HOMÉLIE DU PAPE BENOÎT XVI
Dimanche 7 mars 2010
Chers frères et sœurs !
« Convertissez-vous, dit le Seigneur, le Royaume des cieux est proche », avons-nous proclamé avant l'Évangile de ce troisième dimanche de Carême, qui nous présente le thème fondamental de ce « temps fort » de l'année liturgique : l'invitation à la conversion de notre vie et à accomplir de dignes œuvres de pénitence. Jésus, comme nous venons de l'écouter, évoque deux épisodes de faits divers : une répression brutale de la part de la police romaine à l'intérieur du temple (cf. Lc 13, 1) et la tragédie de dix-huit personnes ayant trouvé la mort dans l'écroulement de la tour de Siloé (v. 4). Les gens interprètent ces faits comme une punition divine pour les péchés de ces victimes, et, se considérant justes, se croient à l'abri de ces accidents, pensant ne pas avoir besoin de conversion dans leur vie. Mais Jésus dénonce cette attitude comme une illusion : « Pensez-vous que, pour avoir subi pareil sort, ces Galiléens fussent de plus grands pécheurs que tous les autres Galiléens ? Eh bien non, je vous le dis ; et si vous ne vous convertissez pas, vous périrez tous comme eux » (vv. 2-3). Et il invite à réfléchir sur ces faits, en vue d'un plus grand engagement sur le chemin de conversion, car c'est précisément le fait d'être fermé au Seigneur, de ne pas parcourir la voie de la conversion de soi, qui conduit à la mort, celle de l'âme.
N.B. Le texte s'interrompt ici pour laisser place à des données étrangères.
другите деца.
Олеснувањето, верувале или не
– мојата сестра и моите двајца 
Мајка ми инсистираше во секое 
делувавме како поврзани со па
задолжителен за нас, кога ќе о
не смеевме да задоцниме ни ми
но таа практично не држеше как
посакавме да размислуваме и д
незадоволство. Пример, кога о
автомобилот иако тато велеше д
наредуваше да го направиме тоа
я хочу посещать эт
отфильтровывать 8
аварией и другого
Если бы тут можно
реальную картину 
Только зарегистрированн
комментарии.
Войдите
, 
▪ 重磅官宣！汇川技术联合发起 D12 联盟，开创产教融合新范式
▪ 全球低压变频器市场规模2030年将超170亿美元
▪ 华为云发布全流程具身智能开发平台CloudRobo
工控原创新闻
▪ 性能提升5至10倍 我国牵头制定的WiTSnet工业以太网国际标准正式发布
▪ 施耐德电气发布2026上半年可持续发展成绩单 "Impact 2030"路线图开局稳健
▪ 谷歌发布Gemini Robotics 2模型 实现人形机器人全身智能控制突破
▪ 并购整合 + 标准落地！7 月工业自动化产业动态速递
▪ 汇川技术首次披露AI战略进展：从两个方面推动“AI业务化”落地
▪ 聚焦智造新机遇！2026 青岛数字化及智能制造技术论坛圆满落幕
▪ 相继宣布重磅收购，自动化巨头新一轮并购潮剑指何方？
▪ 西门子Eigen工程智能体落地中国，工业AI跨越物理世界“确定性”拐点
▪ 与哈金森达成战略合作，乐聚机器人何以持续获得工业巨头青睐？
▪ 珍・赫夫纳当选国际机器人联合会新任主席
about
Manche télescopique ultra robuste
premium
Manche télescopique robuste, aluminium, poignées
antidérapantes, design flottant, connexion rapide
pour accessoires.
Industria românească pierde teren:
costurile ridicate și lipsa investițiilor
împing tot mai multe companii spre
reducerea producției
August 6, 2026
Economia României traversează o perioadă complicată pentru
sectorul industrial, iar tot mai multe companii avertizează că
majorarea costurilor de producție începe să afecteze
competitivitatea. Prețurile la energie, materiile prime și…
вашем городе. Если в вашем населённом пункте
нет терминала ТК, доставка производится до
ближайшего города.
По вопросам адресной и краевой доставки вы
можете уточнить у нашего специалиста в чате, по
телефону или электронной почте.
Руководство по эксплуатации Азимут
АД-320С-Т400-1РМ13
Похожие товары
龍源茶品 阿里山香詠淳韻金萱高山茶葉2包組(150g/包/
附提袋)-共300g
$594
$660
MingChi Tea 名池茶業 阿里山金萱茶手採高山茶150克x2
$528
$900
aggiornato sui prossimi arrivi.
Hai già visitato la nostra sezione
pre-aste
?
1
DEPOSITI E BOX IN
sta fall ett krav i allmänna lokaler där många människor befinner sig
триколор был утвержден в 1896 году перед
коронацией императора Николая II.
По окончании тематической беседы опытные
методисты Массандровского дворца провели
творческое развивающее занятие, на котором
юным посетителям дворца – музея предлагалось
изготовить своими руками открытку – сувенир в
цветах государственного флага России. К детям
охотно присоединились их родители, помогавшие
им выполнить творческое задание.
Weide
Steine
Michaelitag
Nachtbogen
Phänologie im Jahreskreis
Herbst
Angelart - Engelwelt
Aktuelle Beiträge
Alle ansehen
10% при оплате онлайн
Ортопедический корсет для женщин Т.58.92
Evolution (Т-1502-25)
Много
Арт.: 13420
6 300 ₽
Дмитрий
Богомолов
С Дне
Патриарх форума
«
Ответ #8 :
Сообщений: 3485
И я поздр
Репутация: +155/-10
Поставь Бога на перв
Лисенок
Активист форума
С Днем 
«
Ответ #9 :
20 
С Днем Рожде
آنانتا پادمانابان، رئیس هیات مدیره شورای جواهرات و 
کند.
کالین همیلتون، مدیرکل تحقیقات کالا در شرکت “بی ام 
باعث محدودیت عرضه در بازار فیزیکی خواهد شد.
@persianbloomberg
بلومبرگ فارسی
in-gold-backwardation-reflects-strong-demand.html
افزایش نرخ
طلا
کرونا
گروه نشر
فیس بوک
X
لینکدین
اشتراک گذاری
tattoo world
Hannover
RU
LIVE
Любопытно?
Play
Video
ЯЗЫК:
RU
Au cours du carême, chacun de nous est invité par Dieu à accomplir un tournant dans son existence, en pensant et en vivant selon l'Évangile, en corrigeant quelque chose dans sa façon de prier, d'agir, de travailler et dans les relations avec les autres. Jésus nous adresse cet appel non pas en vertu d'une sévérité gratuite, mais précisément parce qu'il se préoccupe de notre bien, de notre bonheur, de notre salut. Pour notre part, nous devons lui répondre avec un effort intérieur sincère, en lui demandant de nous faire comprendre sur quels points en particulier nous devons nous convertir.
La conclusion du passage évangélique reprend la perspective de la miséricorde, en montrant la nécessité et l'urgence de retourner à Dieu, de renouveler la vie selon Dieu. Se référant à une coutume de son époque, Jésus présente la parabole d'un figuier planté dans une vigne ; toutefois, ce figuier se révèle stérile, il ne donne pas de fruit. (cf. Lc 13, 6-9). Le dialogue qui a lieu entre le maître et le vigneron manifeste, d'une part, la miséricorde de Dieu, qui est patient et laisse à l'homme, à nous tous, un temps pour la conversion ; et, de l'autre, la nécessité de commencer immédiatement un changement intérieur et extérieur dans la vie pour ne pas perdre les occasions que la miséricorde de Dieu nous offre pour surmonter notre paresse spirituelle et répondre à l'amour de Dieu par notre amour filial.
Saint Paul lui aussi, dans le passage que nous avons écouté, nous exhorte à ne pas nous faire d'illusion : il ne suffit pas d'avoir été baptisés et d'avoir été nourris à la même table eucharistique, si l'on ne vit pas en tant que chrétiens et si l'on est pas attentif aux signes du Seigneur (cf. 1 Co 10, 1-4).